Konuşmalardan sonra gerçekleşen saygı geçişinin ardından, Özbeğen’in cenazesi, Levent’teki Afet Yolal Camii’ne götürülmek üzere yola çıktı. Öğle namazına müteakip kılınan cenaze namazına, Mustafa Alabora, Orhan Gencebay, Selami Şahin, Sezen Aksu, Nil Burak, Ümit Besen, İzzet Öz, Ali Poyrazoğlu, Oya Aydoğan, Hakan Ural, Nuri Sesigüzel, Şahin Özer, Ali ve Aysun Kocatepe, Haluk Ulusoy, Mehmet Sevigen, Hakan Peker, Deniz Seki, Hatice Aslan, İzzet Çapa, Sinan Özen’in de aralarında bulunduğu isimler katıldı. Özbeğen’in cenazesi alkışlarla cami avlusundan çıkarıldıktan sonra, Ulus Mezarlığı’na defnedildi.

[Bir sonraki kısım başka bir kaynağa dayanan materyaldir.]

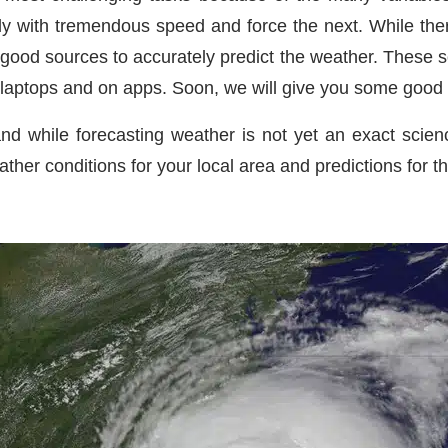
with tremendous speed and force the next. While there
good sources to accurately predict the weather. These s
 laptops and on apps. Soon, we will give you some good 
nd while forecasting weather is not yet an exact scienc
ather conditions for your local area and predictions for th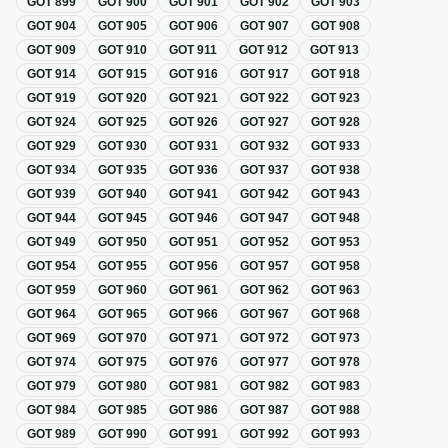
GOT
899
GOT
900
GOT
901
GOT
902
GOT
903
GOT
904
GOT
905
GOT
906
GOT
907
GOT
908
GOT
909
GOT
910
GOT
911
GOT
912
GOT
913
GOT
914
GOT
915
GOT
916
GOT
917
GOT
918
GOT
919
GOT
920
GOT
921
GOT
922
GOT
923
GOT
924
GOT
925
GOT
926
GOT
927
GOT
928
GOT
929
GOT
930
GOT
931
GOT
932
GOT
933
GOT
934
GOT
935
GOT
936
GOT
937
GOT
938
GOT
939
GOT
940
GOT
941
GOT
942
GOT
943
GOT
944
GOT
945
GOT
946
GOT
947
GOT
948
GOT
949
GOT
950
GOT
951
GOT
952
GOT
953
GOT
954
GOT
955
GOT
956
GOT
957
GOT
958
GOT
959
GOT
960
GOT
961
GOT
962
GOT
963
GOT
964
GOT
965
GOT
966
GOT
967
GOT
968
GOT
969
GOT
970
GOT
971
GOT
972
GOT
973
GOT
974
GOT
975
GOT
976
GOT
977
GOT
978
GOT
979
GOT
980
GOT
981
GOT
982
GOT
983
GOT
984
GOT
985
GOT
986
GOT
987
GOT
988
GOT
989
GOT
990
GOT
991
GOT
992
GOT
993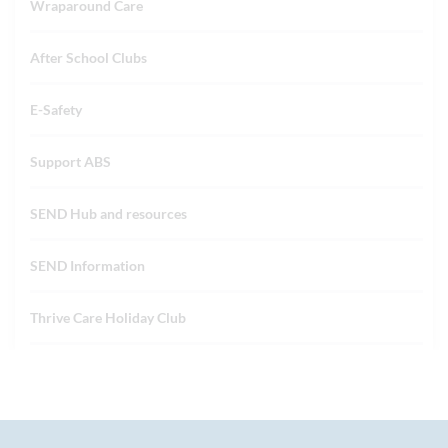
Wraparound Care
After School Clubs
E-Safety
Support ABS
SEND Hub and resources
SEND Information
Thrive Care Holiday Club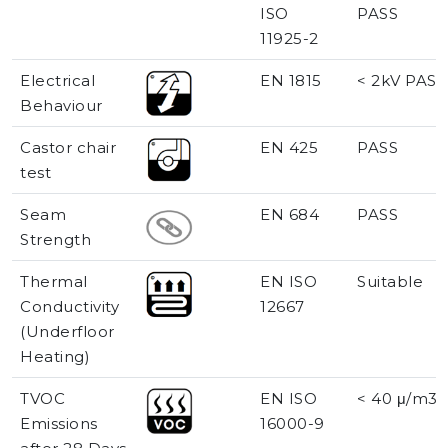
ISO
PASS
11925-2
Electrical
EN 1815
< 2kV PASS
Behaviour
Castor chair
EN 425
PASS
test
Seam
EN 684
PASS
Strength
Thermal
EN ISO
Suitable
Conductivity
12667
(Underfloor
Heating)
TVOC
EN ISO
< 40 μ/m3
Emissions
16000-9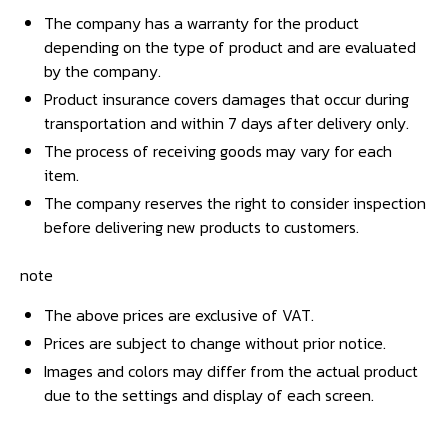
The company has a warranty for the product
depending on the type of product and are evaluated
by the company.
Product insurance covers damages that occur during
transportation and within 7 days after delivery only.
The process of receiving goods may vary for each
item.
The company reserves the right to consider inspection
before delivering new products to customers.
note
The above prices are exclusive of VAT.
Prices are subject to change without prior notice.
Images and colors may differ from the actual product
due to the settings and display of each screen.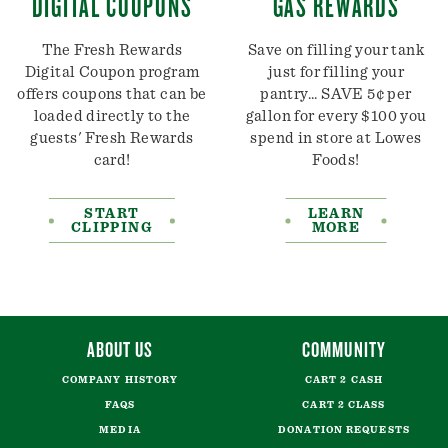
DIGITAL COUPONS
GAS REWARDS
The Fresh Rewards
Save on filling your tank
Digital Coupon program
just for filling your
offers coupons that can be
pantry... SAVE 5¢ per
loaded directly to the
gallon for every $100 you
guests' Fresh Rewards
spend in store at Lowes
card!
Foods!
START
LEARN
CLIPPING
MORE
ABOUT US
COMMUNITY
COMPANY HISTORY
CART 2 CASH
FAQS
CART 2 CLASS
MEDIA
DONATION REQUESTS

"Piyanistler arasında bir numaraydı"

*Selami Şahin: Böyle bir insanın yeri dolmaz. Bizim dostluğumuz tam 45 sene. Çocukluk yıllarımızda ne anılarımız var. O bir ilktir, ilkler unutulmaz. Piyanoyla albüm yapan, o modeli ilk başlatan Ferdi Özbeğen’dir. Allah’tan rahmet diliyorum, mekanı cennet olsun…

*Nil Burak: O benim canım, çok eski arkadaşımdı. Dile kolay 35 sene… Aynı plak şirketinin sanatçılarıydık. Turnelere gittik, fuarlarda çalıştık, tatiller yaptık. Bir gün olsun beni kırmadı. Biz onunla son anına kadar hep konuştuk. Morali iyiydi, kimse ölmek istemez ki… Büyük bir değeri yitirdik.

*Hakan Ural: Ferdi benim çok eski dostumdu. Bu meslekte, piyanist sanatçılar arasında benim bir numaramdır.Hastalığı süresince büyük mücadele verdi ama olmadı… Arzu ederdim ki daha çok ilgilenilsin. Çünkü Ferdi yalnız bir insandı.